Swap Termination Value ” means, in respect of any one or more Swap Contracts, after taking into account the effect of any legally enforceable netting agreement relating to such Swap Contracts, (a) for any date on or after the date such Swap Contracts have been closed out and termination value(s) determined in accordance therewith, such termination value(s), and (b) for any date prior to the date referenced in clause (a), the amount(s) determined as the mark-to-market value(s) for such Swap Contracts, as determined based upon one or more mid-market or other readily available quotations provided by any recognized dealer in such Swap Contracts (which may include a Lender or any Affiliate of a Lender).

 

Synthetic Lease Obligation ” means the monetary obligation of a Person other than an operating lease under (a) a so-called synthetic, off-balance sheet or tax retention lease, or (b) an agreement for the use or possession of property (including sale and leaseback transactions), in each case, creating obligations that do not appear on the balance sheet of such Person but which, upon the application of any Debtor Relief Laws to such Person, would be characterized as the indebtedness of such Person (without regard to accounting treatment).

□ □ □ □ □ □ □

§ **Written task A**: Reproduce without alteration the part of the entries that opens with the line containing "genus: Pachyptera" and closes with the final line of the entries.
§ **Written task B**: Continue the passage of financial definitions from the point where it stops.

□ □ □ □ □ □ □

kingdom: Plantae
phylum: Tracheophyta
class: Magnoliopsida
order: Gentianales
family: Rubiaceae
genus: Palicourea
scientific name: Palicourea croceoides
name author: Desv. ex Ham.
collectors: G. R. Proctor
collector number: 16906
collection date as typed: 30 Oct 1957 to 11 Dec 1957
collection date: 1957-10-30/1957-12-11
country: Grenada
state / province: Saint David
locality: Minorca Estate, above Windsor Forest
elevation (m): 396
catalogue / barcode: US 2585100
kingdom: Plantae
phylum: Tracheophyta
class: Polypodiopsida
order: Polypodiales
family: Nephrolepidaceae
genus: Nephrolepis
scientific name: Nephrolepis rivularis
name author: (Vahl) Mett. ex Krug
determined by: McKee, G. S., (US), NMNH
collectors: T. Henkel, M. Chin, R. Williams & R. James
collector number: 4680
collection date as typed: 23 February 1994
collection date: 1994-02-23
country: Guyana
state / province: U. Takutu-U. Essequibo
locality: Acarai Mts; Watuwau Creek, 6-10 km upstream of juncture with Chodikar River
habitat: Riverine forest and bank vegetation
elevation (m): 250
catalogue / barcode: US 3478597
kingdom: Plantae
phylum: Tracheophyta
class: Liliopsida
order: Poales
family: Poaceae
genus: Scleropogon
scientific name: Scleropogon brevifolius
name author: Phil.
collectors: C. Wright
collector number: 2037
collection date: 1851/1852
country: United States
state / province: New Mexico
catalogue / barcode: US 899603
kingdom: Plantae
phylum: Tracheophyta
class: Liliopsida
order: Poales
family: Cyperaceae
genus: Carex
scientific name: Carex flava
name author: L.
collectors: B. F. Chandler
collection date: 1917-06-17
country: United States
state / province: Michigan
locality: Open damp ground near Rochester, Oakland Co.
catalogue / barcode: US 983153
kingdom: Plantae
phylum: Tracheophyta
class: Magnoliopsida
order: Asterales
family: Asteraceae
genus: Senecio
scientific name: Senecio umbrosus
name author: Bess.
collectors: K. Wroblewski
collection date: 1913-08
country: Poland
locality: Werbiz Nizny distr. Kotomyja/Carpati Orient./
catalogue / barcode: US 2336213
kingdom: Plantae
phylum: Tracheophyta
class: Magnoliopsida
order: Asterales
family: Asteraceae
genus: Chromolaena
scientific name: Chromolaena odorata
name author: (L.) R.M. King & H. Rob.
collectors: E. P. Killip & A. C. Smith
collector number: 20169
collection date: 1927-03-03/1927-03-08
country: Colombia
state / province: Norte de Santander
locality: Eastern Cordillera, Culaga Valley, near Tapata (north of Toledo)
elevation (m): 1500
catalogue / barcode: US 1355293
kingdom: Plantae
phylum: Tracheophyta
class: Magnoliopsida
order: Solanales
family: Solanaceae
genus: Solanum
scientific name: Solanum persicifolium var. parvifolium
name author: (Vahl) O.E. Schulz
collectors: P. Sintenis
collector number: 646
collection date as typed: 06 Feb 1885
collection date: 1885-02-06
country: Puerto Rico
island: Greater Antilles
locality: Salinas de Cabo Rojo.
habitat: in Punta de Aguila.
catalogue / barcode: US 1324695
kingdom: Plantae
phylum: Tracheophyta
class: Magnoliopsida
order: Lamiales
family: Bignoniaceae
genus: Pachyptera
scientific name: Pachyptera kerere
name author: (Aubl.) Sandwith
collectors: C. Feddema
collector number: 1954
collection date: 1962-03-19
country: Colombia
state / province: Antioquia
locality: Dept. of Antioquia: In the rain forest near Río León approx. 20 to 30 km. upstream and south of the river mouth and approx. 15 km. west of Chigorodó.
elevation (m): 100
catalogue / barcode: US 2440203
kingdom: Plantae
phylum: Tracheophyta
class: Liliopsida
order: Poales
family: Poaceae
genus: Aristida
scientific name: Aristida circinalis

□ □ □ □ □ □ □

§ **Expected answer A**:
genus: Pachyptera
scientific name: Pachyptera kerere
name author: (Aubl.) Sandwith
collectors: C. Feddema
collector number: 1954
collection date: 1962-03-19
country: Colombia
state / province: Antioquia
locality: Dept. of Antioquia: In the rain forest near Río León approx. 20 to 30 km. upstream and south of the river mouth and approx. 15 km. west of Chigorodó.
elevation (m): 100
catalogue / barcode: US 2440203
kingdom: Plantae
phylum: Tracheophyta
class: Liliopsida
order: Poales
family: Poaceae
genus: Aristida
scientific name: Aristida circinalis

§ **Expected answer B**:
 

Target ” has the meaning specified in Section 7.03(g) .

 

Taxes ” means all present or future taxes, levies, imposts, duties, deductions, withholdings (including backup withholding), assessments, fees or other charges imposed by any Governmental Authority, including any interest, additions to tax or penalties applicable thereto.

 

Term Borrowing ” means a borrowing consisting of simultaneous Term Loans of the same Type and, in the case of Eurodollar Rate Loans, having the same Interest Period made by each of the Term Lenders pursuant to Section 2.01(a) .

 

Term Commitment ” means, as to each Term  Lender, its obligation to make Term Loans to the Borrower pursuant to Section 2.01(a) in an aggregate principal amount at any one time outstanding not to exceed the amount set forth opposite such Lender’s name on Schedule 2.01 under the caption “Term Commitment” or opposite such caption in the Assignment and Assumption pursuant to which such Term Lender becomes a party hereto, as applicable, as such amount may be adjusted from time to time in accordance with this Agreement.

 

Term Facility ” means, at any time, (a) on or prior to the Closing Date, the aggregate amount of the Term Commitments at such time and (b) thereafter, the aggregate principal amount of the Term Loans of all Term Lenders outstanding at such time.

 

Term Increase Effective Date ” has the meaning specified in Section 2.16(d) .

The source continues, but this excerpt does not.